The baseline experiment for character detection follows the same data split as in Section Character detection. We conduct baseline experiments using a typical two-stage method, Faster R-CNN9, as well as two one-stage methods, YOLOX10 and YOLOv711. The models are trained for 12 epochs with a batch size of 8. We use stochastic gradient descent (SGD) for optimization, with an initial learning rate of 0.001, which decays by a factor of 0.1 at the 8th and 11th epochs. Input images are resized and padded to a resolution of 1024 × 1024 while maintaining the aspect ratio. The evaluation metrics include precision, recall, and F1 score at a 0.7 IoU threshold. The results are shown in Table 6. We can find that various methods demonstrate comparable performance.

Table 6 Results of baseline experiments on character detection.

The baseline experiment for character recognition uses the same data split as in Section Character recognition. We conduct baseline experiments on two types of methods: (1) conventional image classifiers, including ResNet5012 and ViT13, and (2) zero-shot character recognition models, including HDE24, RIE25, and HierCode20. The models are optimized using AdamW26 with a base learning rate of 1e-3, which decays to 1e-6 following a cosine annealing schedule. During the first 5 epochs, the learning rate linearly warms up from 1e-4 to 1e-3. We train the models for 90 epochs with a batch size of 1,024. All models use RandAugment27 for data augmentation. Input images are resized and padded to a resolution of 96 × 96 while maintaining the aspect ratio. Evaluation metrics include top-1 accuracy and macro accuracy21. Based on the results in Table 7, we can gain the following findings: (1) ViT slightly outperforms ResNet50 among conventional image classifiers, and (2) zero-shot character recognition models outperform conventional classifiers due to variations in character categories between training and test sets.

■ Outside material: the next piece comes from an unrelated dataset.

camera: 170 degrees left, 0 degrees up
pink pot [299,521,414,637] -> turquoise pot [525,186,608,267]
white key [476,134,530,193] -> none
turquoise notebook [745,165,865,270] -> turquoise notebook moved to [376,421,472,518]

Table 7 Results of baseline experiments on character recognition.

Exploration of the challenges associated with the size of the dataset

The large-scale of our dataset introduces a wide variety of styles and character categories, presenting challenges discussed in Sections Character detection and Character recognition. To further explore the challenges posed by the size associated with training resources, we conducted the following experiments. Following the setup in Section Character recognition, we trained the HierCode20 model with backbones of varying parameter sizes and training durations. The results are shown in Table 8, where a clear performance improvement is observed with increased model parameters and training time. This demonstrates that the scale of our dataset necessitates using models with a larger number of parameters and longer training durations to achieve optimal results, which poses a significant challenge to training resources.

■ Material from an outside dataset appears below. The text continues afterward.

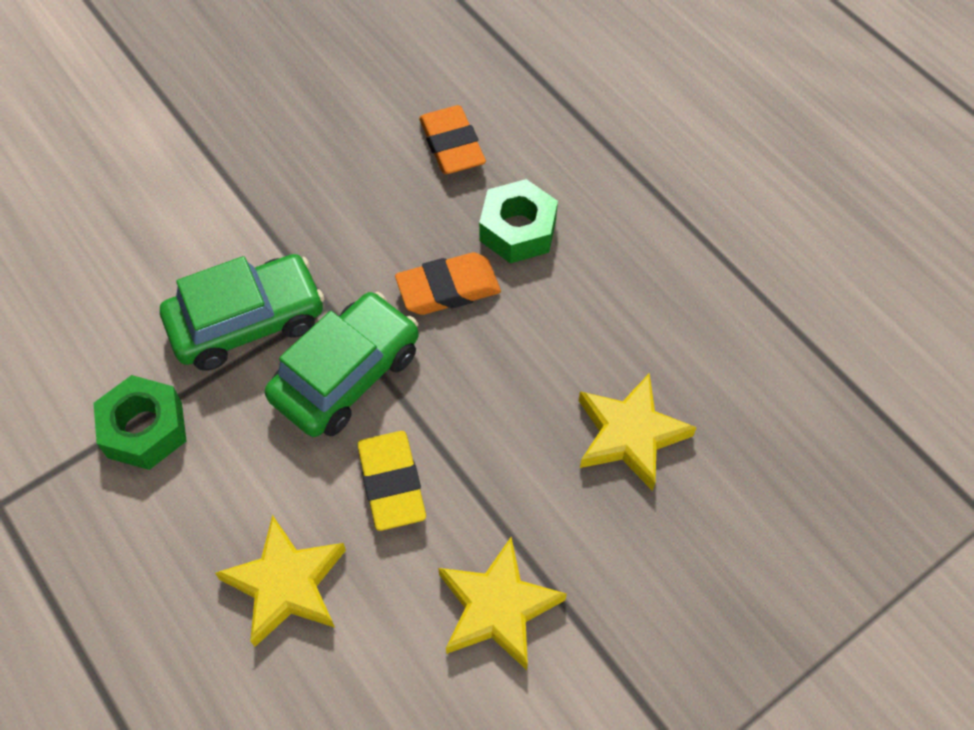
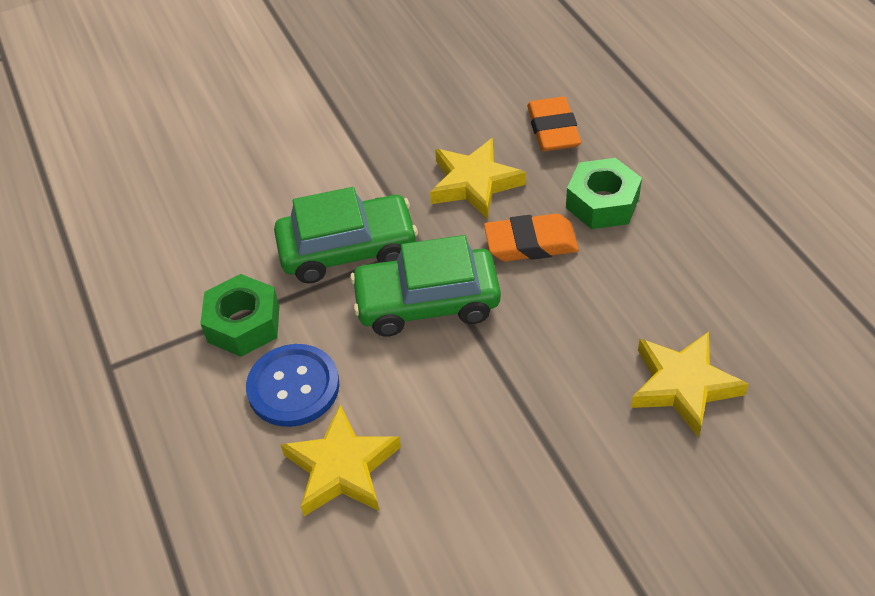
camera: 15 degrees right, 10 degrees down
green car [265,292,419,437] -> green car turned 150 degrees counterclockwise [350,235,501,337]
yellow eraser [357,431,426,531] -> none
yellow star [438,537,567,670] -> yellow star moved to [430,138,526,219]
none -> blue button [246,344,340,427]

Table 8 Results of exploration experiments.

Usage Notes

The HisDoc1B dataset consists of two main folders. One folder contains the e-books of historical documents in the format of PDF or DjVu files. The other folder contains the corresponding annotation files for each book in JSON format. We have provided a Python script that facilitates the conversion of e-books into image format (JPEG), reads annotation data from the JSON files, and organizes them within the appropriate data structures.